Quale via d’uscita per l’Italia? Come riprendere la strada dello sviluppo? Non c’è dubbio che occorra reagire rapidamente superando la sindrome di disorientamento da Paese bloccato. Ma questo richiede anzitutto un’analisi realistica che allunghi lo sguardo, legando le risposte immediate a una prospettiva di lungo periodo. Stimoli interessanti in questa direzione sono stati offerti da Giuseppe De Rita in un suo recente intervento (sul Corriere della Sera del 23 settembre).
Con chiarezza viene esposta la diagnosi. In un contesto di crescente internazionalizzazione un Paese può contare su due risorse chiave che sono anche in grado di compensarsi a vicenda: la credibilità della sua politica e della sua economia. Per esempio, nell’immediato dopoguerra la politica “forte” di De Gasperi ha compensato la fragilità socio-economica. Negli anni 70 e 80 il dinamismo locale delle piccole aziende e dei distretti del made in Italy ha compensato il disordine pubblico. Il guaio dell’Italia in questo momento è che entrambe le risorse appaiono deboli.
La terapia discende dalla diagnosi: sulla fragilità della politica sembra oggi difficile un rapido recupero. Una politica più forte, «di lungo periodo e di disegno complessivo di sistema», è necessaria ma richiederà tempo. Tocca quindi all’economia riaffermare la sua forza e la sua reputazione. Ci sono segni di vitalità nell’economia (come indicano la crescita dell’export e la riorganizzazione di molti distretti) e più in generale nella società civile a livello locale (associazionismo, Terzo Settore). De Rita chiama dunque i soggetti di questi mondi a «un protagonismo pieno, sanguignamente collettivo, corale e non delegato».
Ma siamo sicuri che questo schema da anni 70 possa funzionare? Ci sono almeno tre motivi che spingono a dubitarne. Il primo è che dopo l’euro, e con la crescita della globalizzazione, il dinamismo locale è più direttamente dipendente dal disordine pubblico. Da un lato, perché non si può svalutare e compensare le inefficienze delle istituzioni pubbliche in termini di beni collettivi. Dall’altro, perché il riposizionamento del made in Italy imposto dalla globalizzazione richiede un ruolo attivo della politica nel favorire le economie esterne necessarie (costo dei servizi, infrastrutture, ricerca, ecc.).

* _ESTRATTO DEI DATI_
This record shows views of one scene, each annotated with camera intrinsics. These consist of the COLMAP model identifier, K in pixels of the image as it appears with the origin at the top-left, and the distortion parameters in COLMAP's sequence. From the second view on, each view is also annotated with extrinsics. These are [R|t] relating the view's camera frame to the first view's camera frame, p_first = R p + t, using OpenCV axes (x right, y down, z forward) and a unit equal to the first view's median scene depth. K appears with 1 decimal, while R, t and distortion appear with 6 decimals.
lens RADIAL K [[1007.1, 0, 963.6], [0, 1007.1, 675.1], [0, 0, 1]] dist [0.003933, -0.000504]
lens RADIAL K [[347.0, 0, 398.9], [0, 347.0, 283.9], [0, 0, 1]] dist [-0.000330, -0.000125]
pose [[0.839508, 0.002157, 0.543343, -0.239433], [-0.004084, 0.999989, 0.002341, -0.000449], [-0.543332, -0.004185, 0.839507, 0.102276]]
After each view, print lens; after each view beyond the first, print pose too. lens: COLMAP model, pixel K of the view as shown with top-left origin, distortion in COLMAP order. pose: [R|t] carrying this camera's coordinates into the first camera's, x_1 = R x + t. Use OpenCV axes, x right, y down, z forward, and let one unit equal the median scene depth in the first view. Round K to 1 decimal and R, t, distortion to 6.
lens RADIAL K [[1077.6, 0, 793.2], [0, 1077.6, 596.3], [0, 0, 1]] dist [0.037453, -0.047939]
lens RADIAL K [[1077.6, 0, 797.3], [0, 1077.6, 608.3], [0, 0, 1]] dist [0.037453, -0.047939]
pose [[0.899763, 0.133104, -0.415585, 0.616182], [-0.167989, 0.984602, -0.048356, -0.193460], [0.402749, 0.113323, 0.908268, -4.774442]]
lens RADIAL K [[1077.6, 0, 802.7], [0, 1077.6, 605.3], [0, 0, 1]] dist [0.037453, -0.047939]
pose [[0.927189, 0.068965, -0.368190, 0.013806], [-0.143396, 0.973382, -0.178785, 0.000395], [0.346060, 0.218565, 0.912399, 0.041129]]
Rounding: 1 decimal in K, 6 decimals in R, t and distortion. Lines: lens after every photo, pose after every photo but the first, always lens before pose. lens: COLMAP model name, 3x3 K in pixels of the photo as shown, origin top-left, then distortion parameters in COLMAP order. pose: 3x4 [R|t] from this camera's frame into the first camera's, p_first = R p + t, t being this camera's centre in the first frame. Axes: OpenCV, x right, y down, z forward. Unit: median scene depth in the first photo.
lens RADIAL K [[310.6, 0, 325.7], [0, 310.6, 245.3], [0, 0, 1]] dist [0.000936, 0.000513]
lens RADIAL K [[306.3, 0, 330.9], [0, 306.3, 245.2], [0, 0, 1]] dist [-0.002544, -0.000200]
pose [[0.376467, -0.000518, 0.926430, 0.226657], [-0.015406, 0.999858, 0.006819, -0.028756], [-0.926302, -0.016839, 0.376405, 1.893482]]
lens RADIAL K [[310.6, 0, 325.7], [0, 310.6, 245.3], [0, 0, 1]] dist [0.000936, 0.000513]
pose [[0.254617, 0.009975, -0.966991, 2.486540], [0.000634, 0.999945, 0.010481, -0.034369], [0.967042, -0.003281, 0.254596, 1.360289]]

* _ESERCIZI_
[1] Secondo il brano citato, su quali due risorse chiave può contare un Paese in un contesto di crescente internazionalizzazione?
[2] Trascrivi senza modifiche il passo del brano citato che comincia con "Con chiarezza viene" e termina con "risorse appaiono deboli.".

* _SOLUZIONI IN ORDINE_
[1] La credibilità della sua politica e della sua economia.

[2]
Con chiarezza viene esposta la diagnosi. In un contesto di crescente internazionalizzazione un Paese può contare su due risorse chiave che sono anche in grado di compensarsi a vicenda: la credibilità della sua politica e della sua economia. Per esempio, nell’immediato dopoguerra la politica “forte” di De Gasperi ha compensato la fragilità socio-economica. Negli anni 70 e 80 il dinamismo locale delle piccole aziende e dei distretti del made in Italy ha compensato il disordine pubblico. Il guaio dell’Italia in questo momento è che entrambe le risorse appaiono deboli.